*Your objective:*
Write the next part of the truststore settings reference, picking up after the "Use Default Protocols" entry.

Truststore File	Path to the local truststore file. Enter an absolute path to the file or enter the following expression to define the file stored in the Data Collector resources directory: `${runtime:resourcesDirPath()}/truststore.jks` By default, no truststore is used.
Truststore Type	Type of truststore to use. Use one of the following types: Java Keystore File (JKS) PKCS #12 (p12 file) Default is Java Keystore File (JKS).
Truststore Password	Password to the truststore file. A password is optional, but recommended. Tip: To secure sensitive information such as passwords, you can use runtime resources or credential stores. For more information about credential stores, see Credential Stores in the Data Collector documentation.
Truststore Trust Algorithm	Algorithm to manage the truststore. Default is SunX509.
Use Default Protocols	Uses the default TLSv1.2 transport layer security (TLS) protocol. To use a different protocol, clear this option.

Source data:
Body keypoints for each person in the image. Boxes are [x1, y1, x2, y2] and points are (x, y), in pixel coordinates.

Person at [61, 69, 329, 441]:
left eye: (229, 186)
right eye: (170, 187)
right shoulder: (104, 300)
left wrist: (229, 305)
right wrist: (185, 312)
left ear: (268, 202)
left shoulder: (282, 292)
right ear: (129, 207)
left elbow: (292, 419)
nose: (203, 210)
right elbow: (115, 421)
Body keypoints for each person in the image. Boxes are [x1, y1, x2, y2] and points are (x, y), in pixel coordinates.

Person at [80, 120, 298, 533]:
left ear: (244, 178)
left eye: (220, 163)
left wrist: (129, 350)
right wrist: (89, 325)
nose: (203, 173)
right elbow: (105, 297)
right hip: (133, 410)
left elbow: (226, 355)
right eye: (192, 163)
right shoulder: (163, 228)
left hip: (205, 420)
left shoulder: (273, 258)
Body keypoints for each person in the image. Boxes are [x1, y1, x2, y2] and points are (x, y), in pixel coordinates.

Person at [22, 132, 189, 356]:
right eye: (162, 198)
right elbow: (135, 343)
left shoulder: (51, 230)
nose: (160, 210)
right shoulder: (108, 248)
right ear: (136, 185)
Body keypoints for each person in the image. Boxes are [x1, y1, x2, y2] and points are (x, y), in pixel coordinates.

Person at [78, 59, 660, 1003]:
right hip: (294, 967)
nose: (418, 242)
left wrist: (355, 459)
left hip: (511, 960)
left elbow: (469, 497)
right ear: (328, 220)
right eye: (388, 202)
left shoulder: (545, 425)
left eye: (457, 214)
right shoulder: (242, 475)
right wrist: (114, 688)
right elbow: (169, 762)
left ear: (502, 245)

*Exercise response:*
Transport Protocols	TLS protocols to use. To use a protocol other than the default TLSv1.2, click the Add icon and enter the protocol name. You can use simple or bulk edit mode to add protocols. Note: Older protocols are not as secure as TLSv1.2.
Use Default Cipher Suites	Uses a default cipher suite for the SSL/TLS handshake. To use a different cipher suite, clear this option.
Cipher Suites	Cipher suites to use. To use a cipher suite that is not a part of the default set, click the Add icon and enter the name of the cipher suite. You can use simple or bulk edit mode to add cipher suites. Enter the Java Secure Socket Extension (JSSE) name for the additional cipher suites that you want to use.